[Collected data Boundary: Start]

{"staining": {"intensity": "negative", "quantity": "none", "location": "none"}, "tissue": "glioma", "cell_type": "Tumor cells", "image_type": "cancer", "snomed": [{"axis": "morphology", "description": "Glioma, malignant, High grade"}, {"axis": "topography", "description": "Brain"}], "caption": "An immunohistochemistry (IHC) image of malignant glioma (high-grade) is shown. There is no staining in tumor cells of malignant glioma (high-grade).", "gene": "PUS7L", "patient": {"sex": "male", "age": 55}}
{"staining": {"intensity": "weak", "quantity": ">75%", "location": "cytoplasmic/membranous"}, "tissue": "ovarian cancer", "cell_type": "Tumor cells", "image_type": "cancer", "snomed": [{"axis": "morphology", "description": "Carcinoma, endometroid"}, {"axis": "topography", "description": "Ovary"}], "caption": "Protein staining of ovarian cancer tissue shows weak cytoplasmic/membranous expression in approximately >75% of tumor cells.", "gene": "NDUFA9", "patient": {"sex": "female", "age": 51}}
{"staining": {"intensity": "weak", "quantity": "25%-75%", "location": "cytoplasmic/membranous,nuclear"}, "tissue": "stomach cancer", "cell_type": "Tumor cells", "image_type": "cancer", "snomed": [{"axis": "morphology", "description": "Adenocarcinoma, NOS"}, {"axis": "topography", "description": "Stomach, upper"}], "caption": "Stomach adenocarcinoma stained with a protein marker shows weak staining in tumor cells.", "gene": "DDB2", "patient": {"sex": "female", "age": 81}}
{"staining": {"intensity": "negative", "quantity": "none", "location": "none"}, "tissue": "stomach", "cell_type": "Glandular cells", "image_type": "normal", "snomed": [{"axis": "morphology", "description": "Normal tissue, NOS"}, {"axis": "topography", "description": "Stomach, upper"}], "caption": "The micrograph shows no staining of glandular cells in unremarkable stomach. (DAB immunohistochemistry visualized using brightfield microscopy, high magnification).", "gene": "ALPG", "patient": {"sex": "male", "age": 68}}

[Collected data Boundary: End]

### Exercise objective
Line by line, please copy the listing exactly.

### Task result
{"staining": {"intensity": "negative", "quantity": "none", "location": "none"}, "tissue": "glioma", "cell_type": "Tumor cells", "image_type": "cancer", "snomed": [{"axis": "morphology", "description": "Glioma, malignant, High grade"}, {"axis": "topography", "description": "Brain"}], "caption": "An immunohistochemistry (IHC) image of malignant glioma (high-grade) is shown. There is no staining in tumor cells of malignant glioma (high-grade).", "gene": "PUS7L", "patient": {"sex": "male", "age": 55}}
{"staining": {"intensity": "weak", "quantity": ">75%", "location": "cytoplasmic/membranous"}, "tissue": "ovarian cancer", "cell_type": "Tumor cells", "image_type": "cancer", "snomed": [{"axis": "morphology", "description": "Carcinoma, endometroid"}, {"axis": "topography", "description": "Ovary"}], "caption": "Protein staining of ovarian cancer tissue shows weak cytoplasmic/membranous expression in approximately >75% of tumor cells.", "gene": "NDUFA9", "patient": {"sex": "female", "age": 51}}
{"staining": {"intensity": "weak", "quantity": "25%-75%", "location": "cytoplasmic/membranous,nuclear"}, "tissue": "stomach cancer", "cell_type": "Tumor cells", "image_type": "cancer", "snomed": [{"axis": "morphology", "description": "Adenocarcinoma, NOS"}, {"axis": "topography", "description": "Stomach, upper"}], "caption": "Stomach adenocarcinoma stained with a protein marker shows weak staining in tumor cells.", "gene": "DDB2", "patient": {"sex": "female", "age": 81}}
{"staining": {"intensity": "negative", "quantity": "none", "location": "none"}, "tissue": "stomach", "cell_type": "Glandular cells", "image_type": "normal", "snomed": [{"axis": "morphology", "description": "Normal tissue, NOS"}, {"axis": "topography", "description": "Stomach, upper"}], "caption": "The micrograph shows no staining of glandular cells in unremarkable stomach. (DAB immunohistochemistry visualized using brightfield microscopy, high magnification).", "gene": "ALPG", "patient": {"sex": "male", "age": 68}}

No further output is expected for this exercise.